On 7/11/23 23:10, David Hildenbrand wrote:
Let's update the documentation that any signal is sufficient, and
add a comment that not only checking for fatal signals is historical
baggage: changing it now could break existing user space. although
unlikely.
For example, when an app provides a custom SIGALRM handler and triggers
memory offlining, the timeout cmd would no longer stop memory offlining,
because SIGALRM would no longer be considered a fatal signal.
Cc: Michal Hocko <mhocko@xxxxxxxx>
Cc: Oscar Salvador <osalvador@xxxxxxx>
Cc: Jonathan Corbet <corbet@xxxxxxx>
Cc: Andrew Morton <akpm@xxxxxxxxxxxxxxxxxxxx>
Signed-off-by: David Hildenbrand <david@xxxxxxxxxx>
---
Documentation/admin-guide/mm/memory-hotplug.rst | 2 +-
mm/memory_hotplug.c | 5 +++++
2 files changed, 6 insertions(+), 1 deletion(-)

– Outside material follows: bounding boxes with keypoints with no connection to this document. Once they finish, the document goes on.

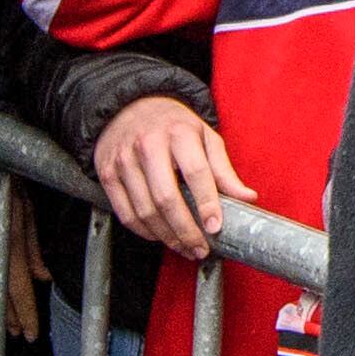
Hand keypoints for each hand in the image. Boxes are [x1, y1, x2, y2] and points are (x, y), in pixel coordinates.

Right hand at [94, 94, 244, 260]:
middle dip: (185, 230)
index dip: (207, 203)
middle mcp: (148, 146)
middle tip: (200, 248)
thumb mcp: (205, 137)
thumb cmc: (174, 126)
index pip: (196, 174)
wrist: (129, 108)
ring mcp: (123, 161)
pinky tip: (160, 237)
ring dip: (166, 236)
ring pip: (144, 210)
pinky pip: (124, 212)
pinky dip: (143, 231)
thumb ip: (224, 170)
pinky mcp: (107, 174)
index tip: (216, 226)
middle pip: (166, 198)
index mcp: (179, 134)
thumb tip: (247, 197)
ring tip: (185, 248)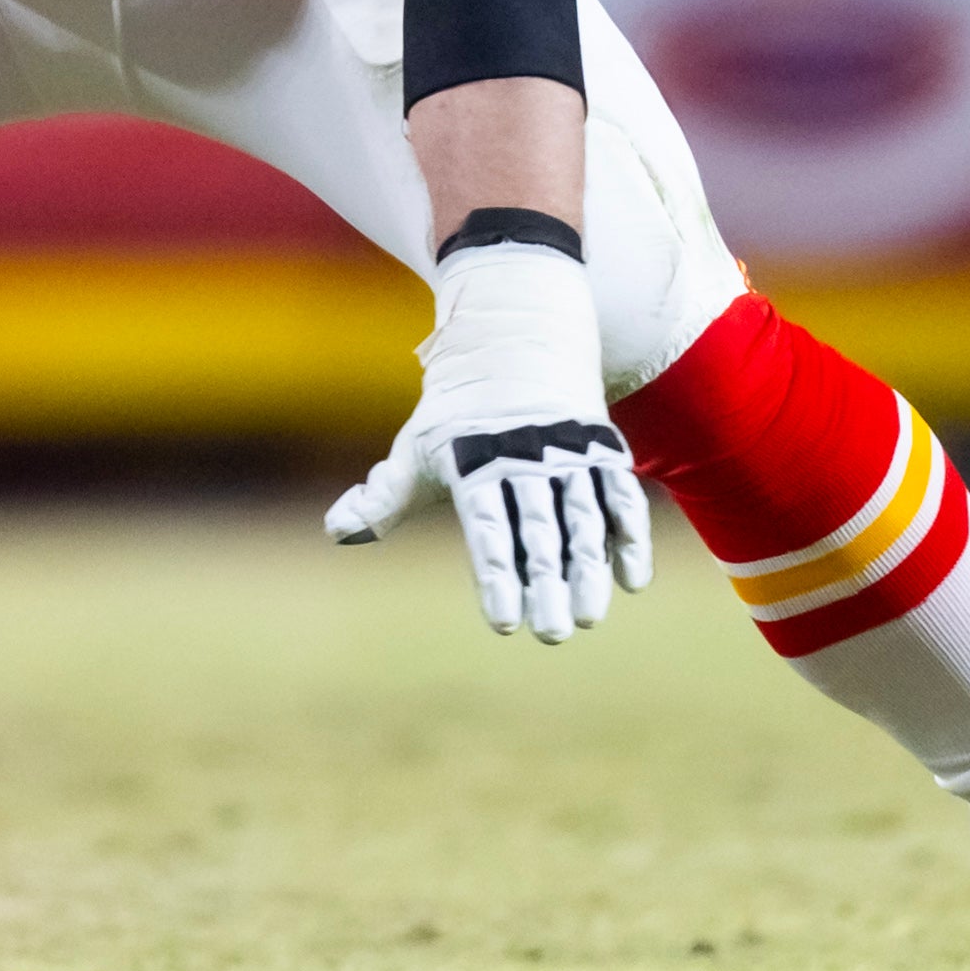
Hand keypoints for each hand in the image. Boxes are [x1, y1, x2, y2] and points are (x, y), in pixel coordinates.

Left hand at [326, 243, 651, 642]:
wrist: (514, 337)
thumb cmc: (456, 412)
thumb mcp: (417, 447)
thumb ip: (384, 496)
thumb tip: (337, 531)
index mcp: (475, 458)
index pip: (487, 525)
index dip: (496, 573)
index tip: (502, 623)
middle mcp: (524, 455)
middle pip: (538, 528)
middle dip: (547, 582)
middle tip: (552, 633)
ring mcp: (568, 451)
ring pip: (582, 516)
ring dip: (590, 568)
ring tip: (589, 617)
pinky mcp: (602, 448)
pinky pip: (621, 494)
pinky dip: (629, 534)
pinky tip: (632, 578)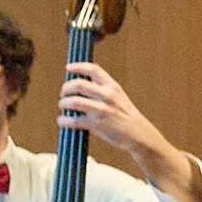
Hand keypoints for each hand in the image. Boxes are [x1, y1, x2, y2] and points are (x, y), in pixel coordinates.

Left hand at [58, 62, 195, 196]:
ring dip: (63, 103)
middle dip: (66, 88)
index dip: (78, 66)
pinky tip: (62, 120)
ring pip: (73, 101)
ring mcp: (102, 110)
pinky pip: (73, 120)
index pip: (94, 70)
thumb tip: (78, 82)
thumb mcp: (118, 96)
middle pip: (79, 84)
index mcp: (113, 87)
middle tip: (63, 94)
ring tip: (63, 106)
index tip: (68, 68)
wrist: (139, 134)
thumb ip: (102, 88)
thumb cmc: (124, 115)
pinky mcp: (97, 125)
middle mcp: (108, 96)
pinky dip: (63, 120)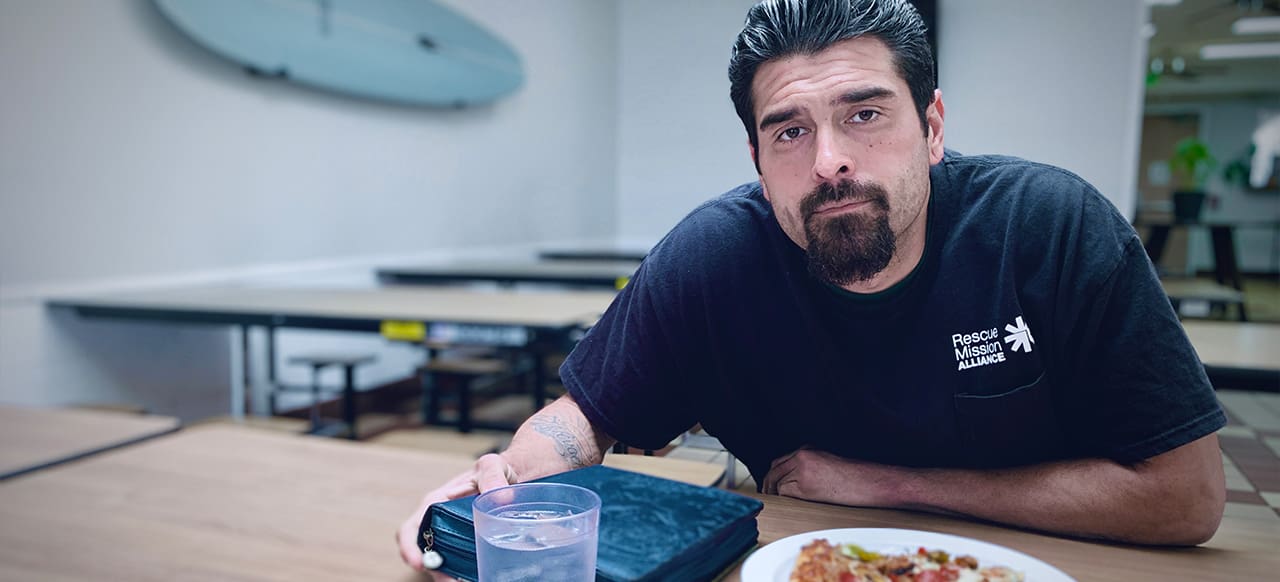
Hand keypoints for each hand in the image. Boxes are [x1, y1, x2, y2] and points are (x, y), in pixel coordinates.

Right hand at [396, 453, 518, 574]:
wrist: (511, 476)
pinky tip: (479, 575)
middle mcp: (438, 521)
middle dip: (435, 571)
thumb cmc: (494, 470)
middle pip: (425, 553)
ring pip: (443, 561)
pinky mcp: (467, 543)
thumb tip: (500, 497)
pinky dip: (465, 572)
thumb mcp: (492, 466)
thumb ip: (493, 477)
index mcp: (435, 503)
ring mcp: (452, 534)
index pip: (410, 530)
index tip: (420, 564)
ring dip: (451, 574)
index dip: (410, 549)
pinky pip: (460, 562)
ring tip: (468, 581)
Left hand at [762, 448, 902, 507]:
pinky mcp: (804, 485)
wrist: (866, 482)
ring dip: (777, 493)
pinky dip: (784, 499)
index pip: (780, 461)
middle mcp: (801, 456)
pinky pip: (784, 493)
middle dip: (770, 484)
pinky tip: (789, 503)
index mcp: (807, 449)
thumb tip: (792, 479)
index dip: (774, 475)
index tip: (772, 484)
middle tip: (769, 495)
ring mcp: (801, 470)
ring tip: (779, 501)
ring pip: (777, 482)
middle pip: (774, 470)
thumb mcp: (827, 464)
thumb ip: (809, 466)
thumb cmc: (852, 477)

diff --git a/Documentation/admin-guide/mm/memory-hotplug.rst b/Documentation/admin-guide/mm/memory-hotplug.rst
index 1b02fe5807cc..bd77841041af 100644
--- a/Documentation/admin-guide/mm/memory-hotplug.rst
+++ b/Documentation/admin-guide/mm/memory-hotplug.rst
@@ -669,7 +669,7 @@ when still encountering permanently unmovable pages within ZONE_MOVABLE
(-> BUG), memory offlining will keep retrying until it eventually succeeds.
When offlining is triggered from user space, the offlining context can be
-terminated by sending a fatal signal. A timeout based offlining can easily be
+terminated by sending a signal. A timeout based offlining can easily be
implemented via::
% timeout $TIMEOUT offline_block | failure_handling
diff --git a/mm/memory_hotplug.c b/mm/memory_hotplug.c
index 3f231cf1b410..7cfd13c91568 100644
--- a/mm/memory_hotplug.c
+++ b/mm/memory_hotplug.c
@@ -1843,6 +1843,11 @@ int __ref offline_pages(unsigned long start_pfn, unsigned long nr_pages,
do {
pfn = start_pfn;
do {
+ /*
+ * Historically we always checked for any signal and
+ * can't limit it to fatal signals without eventually
+ * breaking user space.> + */
Just curious, could 'signal type' to stop memory offline process be considered
an ABI and cannot be changed in kernel ever if required ? Just wondering if an
additional '!fatal_signal_pending()' check be introduced to warn about support
being deprecated, before finally replacing it with fatal_signal_pending().